The Extended Vehicle Concept
The ‘extended vehicle concept’ enables a standardisation of the access to car data by third-parties and has been filed as an ISO standard, specifically ISO 20078–1. By having this ISO standard, different services and interfaces can work with the data — both anonymous and personalised vehicle data — irrespective of the system they are using. Currently, the ISO standard enables access to read-only data.
The extended vehicle concept is a framework for sharing vehicle telematics data with independent service providers.
The extended vehicle concept functions in line with very clearly defined technical, data protection and competition rules which ensure the security of the data and the user’s privacy. It is also designed to reduce liability risks. These are huge benefits to the consumer who can be reassured that their data is not being exploited or used without their consent by any companies which have not been explicitly permitted to use it.
Personalised Vehicle Data (vehicle-based data)
Vehicle data in anonymised form has been available to independent service providers and data exchange platforms for a while, but personalised vehicle data is enabling a new era for the car industry. It is the data that is identifiable to a certain vehicle identification number (VIN). With access to personalised vehicle data, third party services and applications are able to tailor their offerings specifically to each user, in other words - car is becoming a developer platform just like a smartphone.
The Neutral Server
The Neutral Server is described is an independent intermediary that is engaged by the carmakers in enabling data access to independent service providers. These servers are called ‘neutral’ because they are not subsidiaries of the vehicle manufacturers, but instead wholly independent of them, financially and operationally. High Mobility is operating as a Neutral Server for Mercedes-Benz, BMW & MINI vehicles, with more manufacturers being added over time.

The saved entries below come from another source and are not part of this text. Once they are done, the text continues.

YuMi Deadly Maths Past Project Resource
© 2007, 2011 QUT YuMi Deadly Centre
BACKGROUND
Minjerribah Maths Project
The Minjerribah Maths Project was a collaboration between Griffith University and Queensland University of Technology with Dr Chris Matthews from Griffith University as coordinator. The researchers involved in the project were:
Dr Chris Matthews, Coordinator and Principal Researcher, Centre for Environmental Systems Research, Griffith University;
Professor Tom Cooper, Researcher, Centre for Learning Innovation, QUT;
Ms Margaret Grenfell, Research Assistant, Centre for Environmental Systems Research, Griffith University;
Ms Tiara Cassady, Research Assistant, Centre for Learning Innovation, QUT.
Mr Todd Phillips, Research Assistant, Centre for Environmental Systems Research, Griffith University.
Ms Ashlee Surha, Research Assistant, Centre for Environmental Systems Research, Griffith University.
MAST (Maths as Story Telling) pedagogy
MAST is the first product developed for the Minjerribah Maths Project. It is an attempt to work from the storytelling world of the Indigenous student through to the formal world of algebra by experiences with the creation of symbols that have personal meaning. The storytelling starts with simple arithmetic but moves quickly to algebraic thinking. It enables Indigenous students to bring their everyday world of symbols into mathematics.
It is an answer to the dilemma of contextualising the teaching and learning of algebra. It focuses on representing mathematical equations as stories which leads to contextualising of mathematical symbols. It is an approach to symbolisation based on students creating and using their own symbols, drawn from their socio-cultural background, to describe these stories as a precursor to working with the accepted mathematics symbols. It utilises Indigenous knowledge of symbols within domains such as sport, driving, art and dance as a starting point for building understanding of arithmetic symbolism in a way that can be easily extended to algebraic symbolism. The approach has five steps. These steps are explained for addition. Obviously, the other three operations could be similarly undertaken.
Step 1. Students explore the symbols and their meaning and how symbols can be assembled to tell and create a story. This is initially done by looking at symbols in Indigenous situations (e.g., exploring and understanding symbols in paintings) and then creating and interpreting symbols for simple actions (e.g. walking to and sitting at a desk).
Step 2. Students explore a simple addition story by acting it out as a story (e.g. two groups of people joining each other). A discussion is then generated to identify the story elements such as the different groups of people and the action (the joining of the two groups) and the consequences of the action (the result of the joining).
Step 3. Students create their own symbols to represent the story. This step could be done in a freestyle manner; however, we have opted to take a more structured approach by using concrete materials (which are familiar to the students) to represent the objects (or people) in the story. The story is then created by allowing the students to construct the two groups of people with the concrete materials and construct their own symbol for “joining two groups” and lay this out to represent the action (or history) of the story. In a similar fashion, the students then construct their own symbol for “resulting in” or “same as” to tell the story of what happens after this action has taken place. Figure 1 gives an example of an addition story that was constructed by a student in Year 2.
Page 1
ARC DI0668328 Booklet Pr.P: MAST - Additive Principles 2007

The Neutral Server is a remote and secure server where car data can be accessed securely, without allowing third parties direct access to the user’s physical vehicle.

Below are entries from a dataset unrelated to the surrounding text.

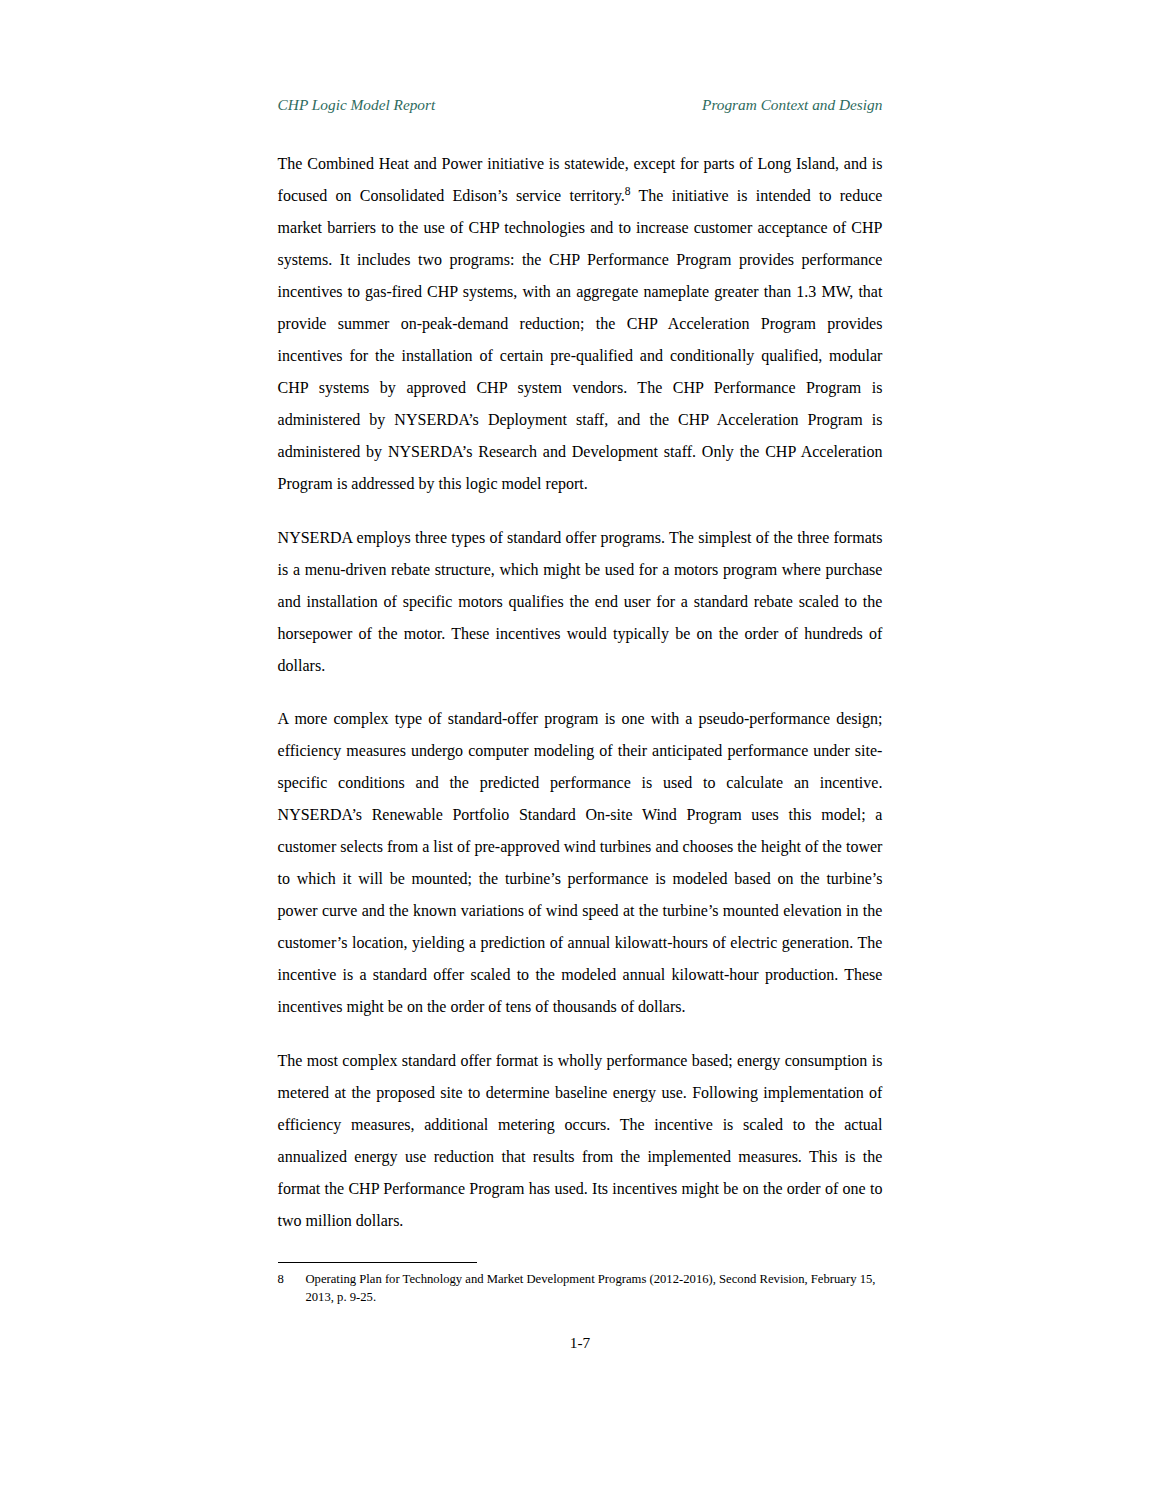CHP Logic Model Report
Program Context and Design
The Combined Heat and Power initiative is statewide, except for parts of Long Island, and is focused on Consolidated Edison’s service territory.8 The initiative is intended to reduce market barriers to the use of CHP technologies and to increase customer acceptance of CHP systems. It includes two programs: the CHP Performance Program provides performance incentives to gas-fired CHP systems, with an aggregate nameplate greater than 1.3 MW, that provide summer on-peak-demand reduction; the CHP Acceleration Program provides incentives for the installation of certain pre-qualified and conditionally qualified, modular CHP systems by approved CHP system vendors. The CHP Performance Program is administered by NYSERDA’s Deployment staff, and the CHP Acceleration Program is administered by NYSERDA’s Research and Development staff. Only the CHP Acceleration Program is addressed by this logic model report.
NYSERDA employs three types of standard offer programs. The simplest of the three formats is a menu-driven rebate structure, which might be used for a motors program where purchase and installation of specific motors qualifies the end user for a standard rebate scaled to the horsepower of the motor. These incentives would typically be on the order of hundreds of dollars.
A more complex type of standard-offer program is one with a pseudo-performance design; efficiency measures undergo computer modeling of their anticipated performance under site-specific conditions and the predicted performance is used to calculate an incentive. NYSERDA’s Renewable Portfolio Standard On-site Wind Program uses this model; a customer selects from a list of pre-approved wind turbines and chooses the height of the tower to which it will be mounted; the turbine’s performance is modeled based on the turbine’s power curve and the known variations of wind speed at the turbine’s mounted elevation in the customer’s location, yielding a prediction of annual kilowatt-hours of electric generation. The incentive is a standard offer scaled to the modeled annual kilowatt-hour production. These incentives might be on the order of tens of thousands of dollars.
The most complex standard offer format is wholly performance based; energy consumption is metered at the proposed site to determine baseline energy use. Following implementation of efficiency measures, additional metering occurs. The incentive is scaled to the actual annualized energy use reduction that results from the implemented measures. This is the format the CHP Performance Program has used. Its incentives might be on the order of one to two million dollars.
8
Operating Plan for Technology and Market Development Programs (2012-2016), Second Revision, February 15, 2013, p. 9-25.
1-7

For the end user the Neutral Server is almost invisible. The main benefit for developers is that with a platform like High Mobility they can utilise one technical interface, and one standardised data contract to connect with all supported manufacturers.
Though consumers are accustomed to sharing all kinds of data from their phones, authorising access to vehicle data is a new and sensitive topic. With personalised vehicle data, users will always connect third party services with their vehicles themselves via a consent flow.

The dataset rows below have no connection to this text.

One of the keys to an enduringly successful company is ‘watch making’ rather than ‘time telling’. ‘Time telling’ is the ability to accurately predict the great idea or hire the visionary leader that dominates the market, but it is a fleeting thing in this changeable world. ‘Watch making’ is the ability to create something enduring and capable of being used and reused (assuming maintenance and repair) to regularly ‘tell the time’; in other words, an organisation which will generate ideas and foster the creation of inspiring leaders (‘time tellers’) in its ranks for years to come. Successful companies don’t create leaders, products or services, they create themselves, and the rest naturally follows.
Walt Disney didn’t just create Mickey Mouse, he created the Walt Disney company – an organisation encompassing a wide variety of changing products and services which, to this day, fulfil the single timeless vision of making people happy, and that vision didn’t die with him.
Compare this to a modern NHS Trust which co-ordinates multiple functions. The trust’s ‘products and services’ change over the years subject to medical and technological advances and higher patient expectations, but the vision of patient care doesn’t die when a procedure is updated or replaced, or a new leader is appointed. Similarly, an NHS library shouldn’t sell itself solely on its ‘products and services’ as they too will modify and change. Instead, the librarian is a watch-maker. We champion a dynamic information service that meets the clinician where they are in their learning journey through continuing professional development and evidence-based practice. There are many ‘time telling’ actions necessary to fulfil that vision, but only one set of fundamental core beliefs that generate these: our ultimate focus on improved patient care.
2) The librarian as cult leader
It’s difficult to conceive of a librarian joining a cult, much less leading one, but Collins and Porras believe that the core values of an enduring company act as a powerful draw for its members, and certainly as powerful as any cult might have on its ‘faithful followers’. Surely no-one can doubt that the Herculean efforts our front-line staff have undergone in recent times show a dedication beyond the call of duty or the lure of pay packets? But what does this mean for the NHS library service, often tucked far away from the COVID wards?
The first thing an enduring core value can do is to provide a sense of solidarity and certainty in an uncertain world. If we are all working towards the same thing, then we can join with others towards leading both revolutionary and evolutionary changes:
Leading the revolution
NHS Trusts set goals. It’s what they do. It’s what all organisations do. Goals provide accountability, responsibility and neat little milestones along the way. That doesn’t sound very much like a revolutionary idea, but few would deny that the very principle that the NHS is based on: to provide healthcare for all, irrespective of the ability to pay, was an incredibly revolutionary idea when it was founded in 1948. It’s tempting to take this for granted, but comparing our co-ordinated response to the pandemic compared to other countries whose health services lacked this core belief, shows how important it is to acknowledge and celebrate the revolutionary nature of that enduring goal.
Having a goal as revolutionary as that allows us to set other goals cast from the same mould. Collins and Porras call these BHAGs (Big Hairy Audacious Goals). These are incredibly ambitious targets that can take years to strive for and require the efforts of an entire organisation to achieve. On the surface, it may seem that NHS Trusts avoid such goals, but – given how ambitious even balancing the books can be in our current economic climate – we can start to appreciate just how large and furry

The consent flow is a series of views on a device that takes the user through the steps necessary to enable their vehicle to share selected data points with third party applications. For instance, a personalised car insurance application may want to track how much you drive your car - so you can connect the insurance application to your car and allow communication on your behalf.
Why do car manufacturers use neutral data platforms?
By entering a data partnership with a neutral server the car maker can multiply the number of businesses it can potentially work with. Most brand-specific use cases will be covered by the carmaker’s own app-suite but anything that wishes to work with multiple car makers can go through independent data platforms. In the latter case, developer support and verification responsibilities are also shifted.
Independent, standardised data platforms are multipliers to carmakers’ own data monetisation efforts.
Another benefit to car makers of using a neutral server is it allows them to cater to new data consumer segments that they might not otherwise have the bandwidth or team to cater to. By allowing third parties access to vehicle data they are letting experts in each field provide high quality services to the car drivers demanding them. Third parties with local knowledge can cater to new markets, benefiting the driver and therefore the car maker significantly.
Why are developers falling in love with standardised data platforms?
For third party services like insurance, EV charging and routing applications, maintenance services and the many hundreds of other services now looking into moving away from aftermarket hardware, a standardised data platform offers a much lower barrier of entry for accessing vehicle data. In part this is due to the fact that there is finally a way for them to build on a scalable interface without limitations. The third party can choose which neutral server it wishes to work with, and, once verified it is then free to work with the vehicle data it needs to provide an optimum service to its customers, without complicated contracts or technical integrations. Using this software means that the old system of hardware or dongles is becoming redundant and business models can be scaled more quickly to meet the needs of a growing customer base.
What is unique about High Mobility?
High Mobility is the first car data platform that is built on openness and data privacy. Anyone can register, use our car simulators and download SDKs and sample apps to get a prototype running. High Mobility will never read, enrich, or manipulate the car data in any way.